Saved data entries:
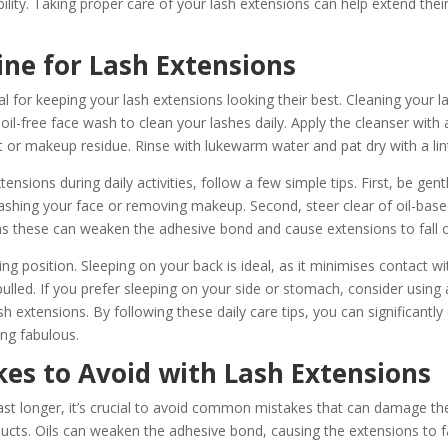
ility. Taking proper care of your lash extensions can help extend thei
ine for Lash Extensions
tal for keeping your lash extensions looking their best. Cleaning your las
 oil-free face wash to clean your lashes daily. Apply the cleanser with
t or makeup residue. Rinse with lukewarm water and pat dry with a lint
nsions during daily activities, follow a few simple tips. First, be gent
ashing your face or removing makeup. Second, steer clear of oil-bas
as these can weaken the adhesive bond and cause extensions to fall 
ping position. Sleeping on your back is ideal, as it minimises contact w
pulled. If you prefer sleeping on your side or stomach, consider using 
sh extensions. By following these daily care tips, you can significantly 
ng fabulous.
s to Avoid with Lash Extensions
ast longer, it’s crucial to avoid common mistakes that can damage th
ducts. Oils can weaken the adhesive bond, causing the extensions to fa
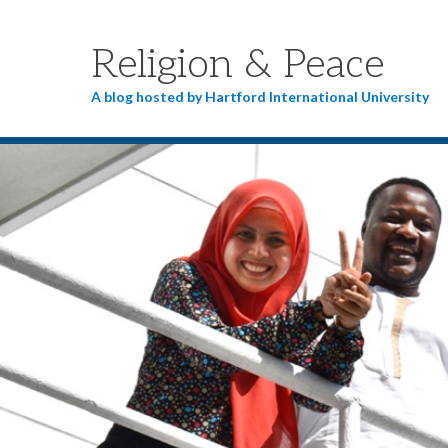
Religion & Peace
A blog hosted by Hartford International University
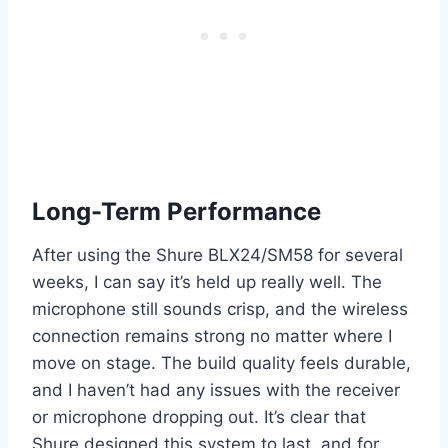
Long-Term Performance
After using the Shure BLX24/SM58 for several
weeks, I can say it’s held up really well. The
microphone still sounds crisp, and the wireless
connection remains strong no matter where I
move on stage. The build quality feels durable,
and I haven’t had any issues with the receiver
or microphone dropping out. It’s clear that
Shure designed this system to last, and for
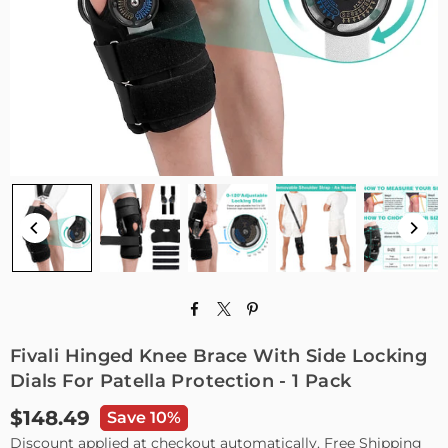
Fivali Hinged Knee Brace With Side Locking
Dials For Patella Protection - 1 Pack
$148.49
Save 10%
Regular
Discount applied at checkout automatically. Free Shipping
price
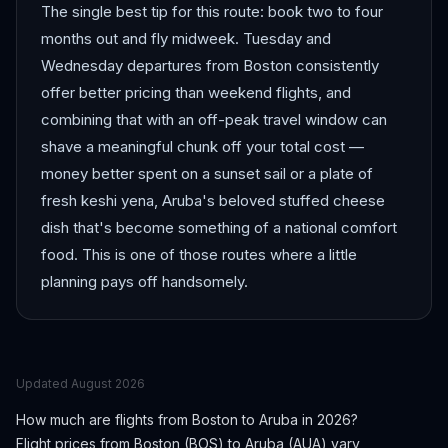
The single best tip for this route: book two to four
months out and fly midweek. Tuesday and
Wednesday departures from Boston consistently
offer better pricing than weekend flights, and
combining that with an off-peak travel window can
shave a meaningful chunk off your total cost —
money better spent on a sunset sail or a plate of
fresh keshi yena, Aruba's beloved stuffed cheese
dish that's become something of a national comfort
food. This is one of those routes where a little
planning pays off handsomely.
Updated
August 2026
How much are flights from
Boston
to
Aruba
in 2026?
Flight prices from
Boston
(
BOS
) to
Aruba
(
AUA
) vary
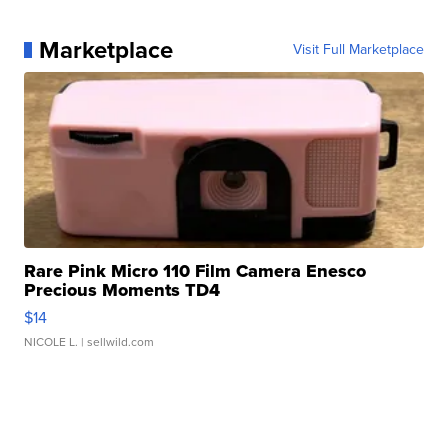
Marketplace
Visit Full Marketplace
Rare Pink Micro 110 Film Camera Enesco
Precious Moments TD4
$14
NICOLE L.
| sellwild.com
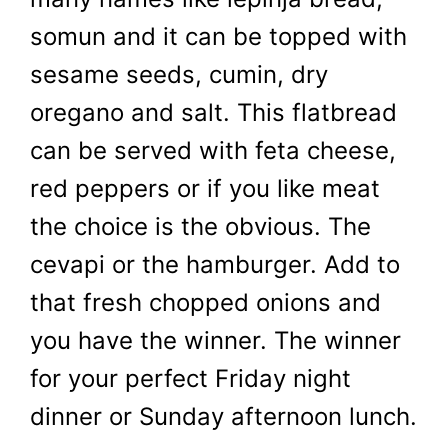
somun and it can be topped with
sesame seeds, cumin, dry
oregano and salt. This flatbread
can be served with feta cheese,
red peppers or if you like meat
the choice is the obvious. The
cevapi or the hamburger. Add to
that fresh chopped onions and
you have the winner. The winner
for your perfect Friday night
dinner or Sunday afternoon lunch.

> [WHAT YOU HAVE TO DO]
Go to the line above holding "move on stage.", then copy exactly each line down to and including the one holding "Wednesday departures from Boston consistently", leaving pictures out.

> [ANSWER AREA]
move on stage. The build quality feels durable,
and I haven’t had any issues with the receiver
or microphone dropping out. It’s clear that
Shure designed this system to last, and for
Fivali Hinged Knee Brace With Side Locking
Dials For Patella Protection - 1 Pack
$148.49
Save 10%
Regular
Discount applied at checkout automatically. Free Shipping
price
The single best tip for this route: book two to four
months out and fly midweek. Tuesday and
Wednesday departures from Boston consistently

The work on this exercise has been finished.